Order backlog puts brakes on Ocado
A CLOGGED order backlog has forced Ocado to temporarily halt deliveries to its own staff members, sending the group’s shares down 152p to £23.72.
The FTSE 100 delivery group – the best-performing stock among London’s blue-chips this year – said it had experienced a “surge in demand” following its tie-up with high street stalwart Marks & Spencer, ending a previous agreement with Waitrose.
Customers expressed disappointment with Ocado on Tuesday after many had orders cancelled at the last minute, as the group struggled to deal with high demand. The business apologised at the time and said most orders had been fulfilled.
M&S shares were comparatively unmoved, with Citi analyst Adam Cochrane saying a “difficult period for transition” due to coronavirus does not impinge on the “longer-term strategic rationale” behind the two groups’ partnership.
The drop left Ocado as one of the FTSE 100’s worst performers during a session that turned ugly towards the end. After spending most of the day in the green, European equities flipped and closed sharply lower amid a heavy tech sell-off at the start of trading on Wall Street.

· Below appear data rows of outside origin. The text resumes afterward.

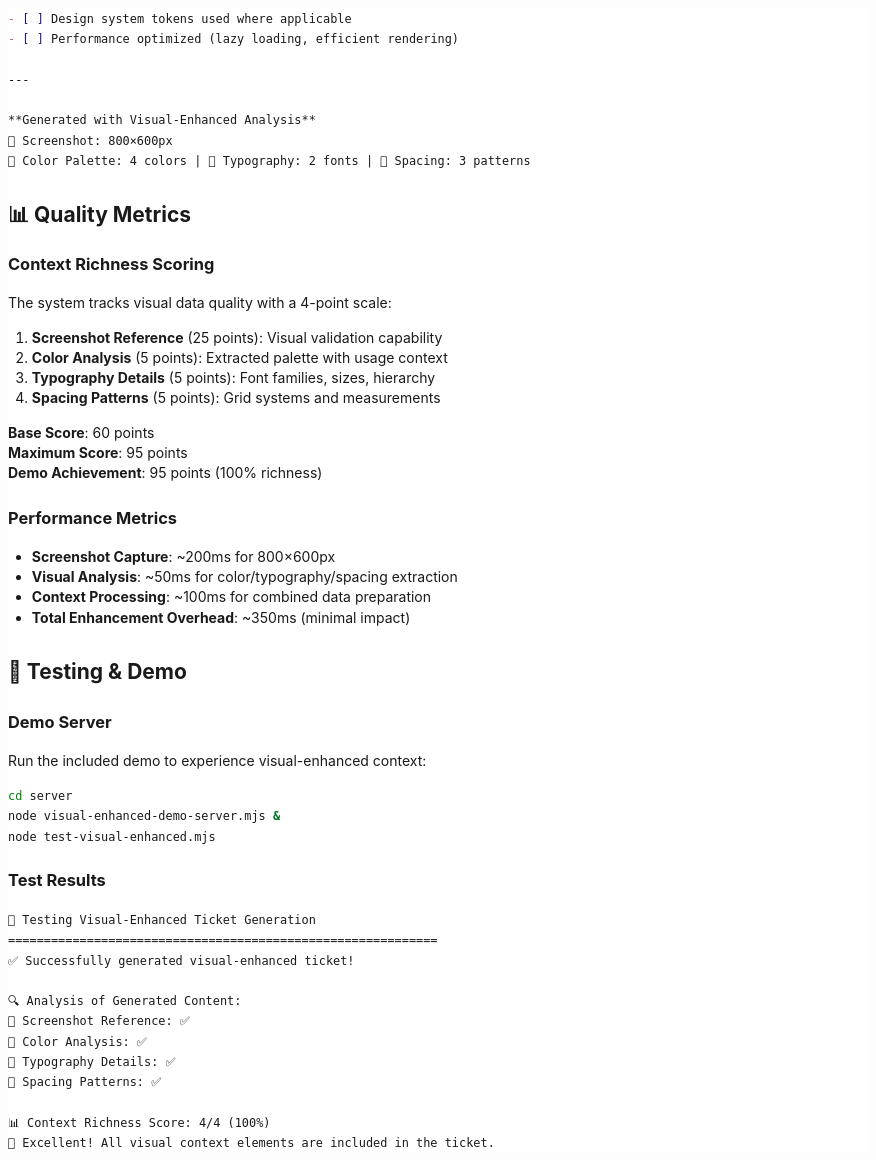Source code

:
 ```markdown
- [ ] Design system tokens used where applicable
- [ ] Performance optimized (lazy loading, efficient rendering)

---

**Generated with Visual-Enhanced Analysis**
📸 Screenshot: 800×600px
🎨 Color Palette: 4 colors | 📝 Typography: 2 fonts | 📐 Spacing: 3 patterns
```

## 📊 Quality Metrics

### Context Richness Scoring

The system tracks visual data quality with a 4-point scale:

1. **Screenshot Reference** (25 points): Visual validation capability
2. **Color Analysis** (5 points): Extracted palette with usage context  
3. **Typography Details** (5 points): Font families, sizes, hierarchy
4. **Spacing Patterns** (5 points): Grid systems and measurements

**Base Score**: 60 points  
**Maximum Score**: 95 points  
**Demo Achievement**: 95 points (100% richness)

### Performance Metrics

- **Screenshot Capture**: ~200ms for 800×600px
- **Visual Analysis**: ~50ms for color/typography/spacing extraction
- **Context Processing**: ~100ms for combined data preparation
- **Total Enhancement Overhead**: ~350ms (minimal impact)

## 🧪 Testing & Demo

### Demo Server
Run the included demo to experience visual-enhanced context:

```bash
cd server
node visual-enhanced-demo-server.mjs &
node test-visual-enhanced.mjs
```

### Test Results
```
🎨 Testing Visual-Enhanced Ticket Generation
============================================================
✅ Successfully generated visual-enhanced ticket!

🔍 Analysis of Generated Content:
📸 Screenshot Reference: ✅
🎨 Color Analysis: ✅
📝 Typography Details: ✅  
📐 Spacing Patterns: ✅

📊 Context Richness Score: 4/4 (100%)
🎉 Excellent! All visual context elements are included in the ticket.
```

Melrose was the blue-chip index’s biggest riser, jumping 12.7p to 113.2p after half-year results. The industrial turnaround specialist’s profits sank deeper into the red as coronavirus battered the global automotive and aviation sectors. Its dividend has been scrapped, with management saying it was “not appropriate” to make a payout at this point. But analysts pointed towards signs of improvement in its trading and indications that its cost-saving efforts are taking shape.
Travel stocks climbed across the board on vaccine hopes, with British Airways owner IAG rising 12.9p to 215.8p, and SSP – which owns food outlets such as Upper Crust – gaining 18.4p at 259.4p to lead mid-cap risers.

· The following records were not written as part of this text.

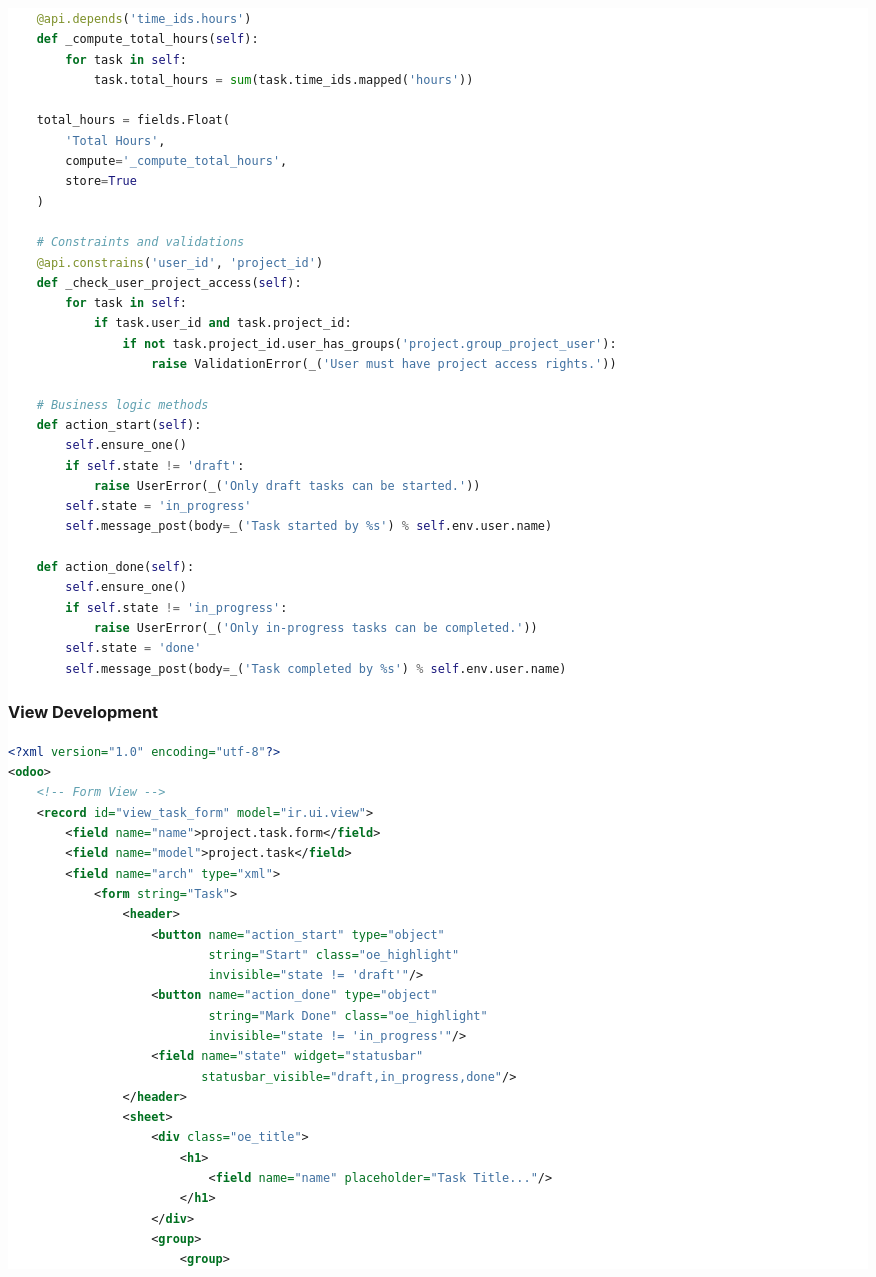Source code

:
 ```python
    @api.depends('time_ids.hours')
    def _compute_total_hours(self):
        for task in self:
            task.total_hours = sum(task.time_ids.mapped('hours'))
    
    total_hours = fields.Float(
        'Total Hours', 
        compute='_compute_total_hours', 
        store=True
    )
    
    # Constraints and validations
    @api.constrains('user_id', 'project_id')
    def _check_user_project_access(self):
        for task in self:
            if task.user_id and task.project_id:
                if not task.project_id.user_has_groups('project.group_project_user'):
                    raise ValidationError(_('User must have project access rights.'))
    
    # Business logic methods
    def action_start(self):
        self.ensure_one()
        if self.state != 'draft':
            raise UserError(_('Only draft tasks can be started.'))
        self.state = 'in_progress'
        self.message_post(body=_('Task started by %s') % self.env.user.name)
    
    def action_done(self):
        self.ensure_one()
        if self.state != 'in_progress':
            raise UserError(_('Only in-progress tasks can be completed.'))
        self.state = 'done'
        self.message_post(body=_('Task completed by %s') % self.env.user.name)
```

### View Development
```xml
<?xml version="1.0" encoding="utf-8"?>
<odoo>
    <!-- Form View -->
    <record id="view_task_form" model="ir.ui.view">
        <field name="name">project.task.form</field>
        <field name="model">project.task</field>
        <field name="arch" type="xml">
            <form string="Task">
                <header>
                    <button name="action_start" type="object" 
                            string="Start" class="oe_highlight"
                            invisible="state != 'draft'"/>
                    <button name="action_done" type="object" 
                            string="Mark Done" class="oe_highlight"
                            invisible="state != 'in_progress'"/>
                    <field name="state" widget="statusbar" 
                           statusbar_visible="draft,in_progress,done"/>
                </header>
                <sheet>
                    <div class="oe_title">
                        <h1>
                            <field name="name" placeholder="Task Title..."/>
                        </h1>
                    </div>
                    <group>
                        <group>
```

Carnival was one of the biggest risers on the FTSE 250, up 68p to £10.94, after announcing two of its subsidiaries – Italy’s Costa Cruises and Germany’s Aida – would both resume sailing operations at the start of November.
The companies will resume operations in a phased fashion, with six ships operating limited itineraries. The ships will have reduced passenger capacities and increased health measures.
Shares in Irn-Bru maker AG Barr dropped sharply, the day after its pending relegation from the FTSE 250 was confirmed. Barclays cut its rating on the group to a low of 310p, with analyst Ewan Mitchell noting the loss of its contract with energy drinks firm Rockstar would have a negative effect. AG Barr shares fell 37p to 383p.
Computacenter also dived 176p to £20.74, shaving off a chunk of Wednesday’s post-results gains.